Could you copy every line of the data below, character for character, without changing anything?
>> START Supplied entries
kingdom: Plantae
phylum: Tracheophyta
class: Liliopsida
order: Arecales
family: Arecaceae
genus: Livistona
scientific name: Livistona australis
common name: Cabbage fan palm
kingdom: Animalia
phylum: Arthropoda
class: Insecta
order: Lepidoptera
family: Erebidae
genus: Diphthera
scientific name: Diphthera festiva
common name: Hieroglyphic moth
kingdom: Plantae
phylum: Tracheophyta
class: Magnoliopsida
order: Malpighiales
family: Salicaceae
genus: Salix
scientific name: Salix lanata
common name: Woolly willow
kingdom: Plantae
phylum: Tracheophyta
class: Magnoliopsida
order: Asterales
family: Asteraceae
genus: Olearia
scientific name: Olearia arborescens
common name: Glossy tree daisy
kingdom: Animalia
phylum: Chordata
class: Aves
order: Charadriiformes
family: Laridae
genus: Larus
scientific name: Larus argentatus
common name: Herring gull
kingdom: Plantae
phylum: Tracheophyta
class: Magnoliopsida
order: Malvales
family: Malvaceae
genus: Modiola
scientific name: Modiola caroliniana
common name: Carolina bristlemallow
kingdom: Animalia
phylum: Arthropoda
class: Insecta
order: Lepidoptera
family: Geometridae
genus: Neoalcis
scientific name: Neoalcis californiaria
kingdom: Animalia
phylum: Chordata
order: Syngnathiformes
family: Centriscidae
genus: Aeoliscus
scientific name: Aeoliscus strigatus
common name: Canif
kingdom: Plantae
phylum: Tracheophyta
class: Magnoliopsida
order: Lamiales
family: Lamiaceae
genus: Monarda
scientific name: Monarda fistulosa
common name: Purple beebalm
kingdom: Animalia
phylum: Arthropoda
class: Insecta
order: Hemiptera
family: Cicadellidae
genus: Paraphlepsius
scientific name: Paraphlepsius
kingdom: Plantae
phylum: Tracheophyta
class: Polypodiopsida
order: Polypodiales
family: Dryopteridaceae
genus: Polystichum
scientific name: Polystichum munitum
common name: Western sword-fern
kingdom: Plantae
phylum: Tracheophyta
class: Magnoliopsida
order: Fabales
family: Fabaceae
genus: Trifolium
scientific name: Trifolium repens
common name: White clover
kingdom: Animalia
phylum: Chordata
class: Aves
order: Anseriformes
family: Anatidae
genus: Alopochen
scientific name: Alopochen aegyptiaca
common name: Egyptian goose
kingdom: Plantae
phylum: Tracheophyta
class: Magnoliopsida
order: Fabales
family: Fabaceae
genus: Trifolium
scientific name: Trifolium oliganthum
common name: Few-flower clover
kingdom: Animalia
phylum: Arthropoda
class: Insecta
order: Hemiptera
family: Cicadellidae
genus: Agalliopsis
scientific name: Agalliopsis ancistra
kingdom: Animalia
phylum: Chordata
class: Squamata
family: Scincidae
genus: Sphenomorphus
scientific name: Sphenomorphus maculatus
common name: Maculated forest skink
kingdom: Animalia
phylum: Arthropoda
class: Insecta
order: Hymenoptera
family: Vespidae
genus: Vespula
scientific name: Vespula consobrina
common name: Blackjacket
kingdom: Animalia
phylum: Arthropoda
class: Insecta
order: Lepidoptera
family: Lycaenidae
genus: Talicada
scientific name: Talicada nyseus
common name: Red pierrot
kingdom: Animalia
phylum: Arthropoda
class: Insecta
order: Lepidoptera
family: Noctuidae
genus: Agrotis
>> END Supplied entries
• Response below:
kingdom: Plantae
phylum: Tracheophyta
class: Liliopsida
order: Arecales
family: Arecaceae
genus: Livistona
scientific name: Livistona australis
common name: Cabbage fan palm
kingdom: Animalia
phylum: Arthropoda
class: Insecta
order: Lepidoptera
family: Erebidae
genus: Diphthera
scientific name: Diphthera festiva
common name: Hieroglyphic moth
kingdom: Plantae
phylum: Tracheophyta
class: Magnoliopsida
order: Malpighiales
family: Salicaceae
genus: Salix
scientific name: Salix lanata
common name: Woolly willow
kingdom: Plantae
phylum: Tracheophyta
class: Magnoliopsida
order: Asterales
family: Asteraceae
genus: Olearia
scientific name: Olearia arborescens
common name: Glossy tree daisy
kingdom: Animalia
phylum: Chordata
class: Aves
order: Charadriiformes
family: Laridae
genus: Larus
scientific name: Larus argentatus
common name: Herring gull
kingdom: Plantae
phylum: Tracheophyta
class: Magnoliopsida
order: Malvales
family: Malvaceae
genus: Modiola
scientific name: Modiola caroliniana
common name: Carolina bristlemallow
kingdom: Animalia
phylum: Arthropoda
class: Insecta
order: Lepidoptera
family: Geometridae
genus: Neoalcis
scientific name: Neoalcis californiaria
kingdom: Animalia
phylum: Chordata
order: Syngnathiformes
family: Centriscidae
genus: Aeoliscus
scientific name: Aeoliscus strigatus
common name: Canif
kingdom: Plantae
phylum: Tracheophyta
class: Magnoliopsida
order: Lamiales
family: Lamiaceae
genus: Monarda
scientific name: Monarda fistulosa
common name: Purple beebalm
kingdom: Animalia
phylum: Arthropoda
class: Insecta
order: Hemiptera
family: Cicadellidae
genus: Paraphlepsius
scientific name: Paraphlepsius
kingdom: Plantae
phylum: Tracheophyta
class: Polypodiopsida
order: Polypodiales
family: Dryopteridaceae
genus: Polystichum
scientific name: Polystichum munitum
common name: Western sword-fern
kingdom: Plantae
phylum: Tracheophyta
class: Magnoliopsida
order: Fabales
family: Fabaceae
genus: Trifolium
scientific name: Trifolium repens
common name: White clover
kingdom: Animalia
phylum: Chordata
class: Aves
order: Anseriformes
family: Anatidae
genus: Alopochen
scientific name: Alopochen aegyptiaca
common name: Egyptian goose
kingdom: Plantae
phylum: Tracheophyta
class: Magnoliopsida
order: Fabales
family: Fabaceae
genus: Trifolium
scientific name: Trifolium oliganthum
common name: Few-flower clover
kingdom: Animalia
phylum: Arthropoda
class: Insecta
order: Hemiptera
family: Cicadellidae
genus: Agalliopsis
scientific name: Agalliopsis ancistra
kingdom: Animalia
phylum: Chordata
class: Squamata
family: Scincidae
genus: Sphenomorphus
scientific name: Sphenomorphus maculatus
common name: Maculated forest skink
kingdom: Animalia
phylum: Arthropoda
class: Insecta
order: Hymenoptera
family: Vespidae
genus: Vespula
scientific name: Vespula consobrina
common name: Blackjacket
kingdom: Animalia
phylum: Arthropoda
class: Insecta
order: Lepidoptera
family: Lycaenidae
genus: Talicada
scientific name: Talicada nyseus
common name: Red pierrot
kingdom: Animalia
phylum: Arthropoda
class: Insecta
order: Lepidoptera
family: Noctuidae
genus: Agrotis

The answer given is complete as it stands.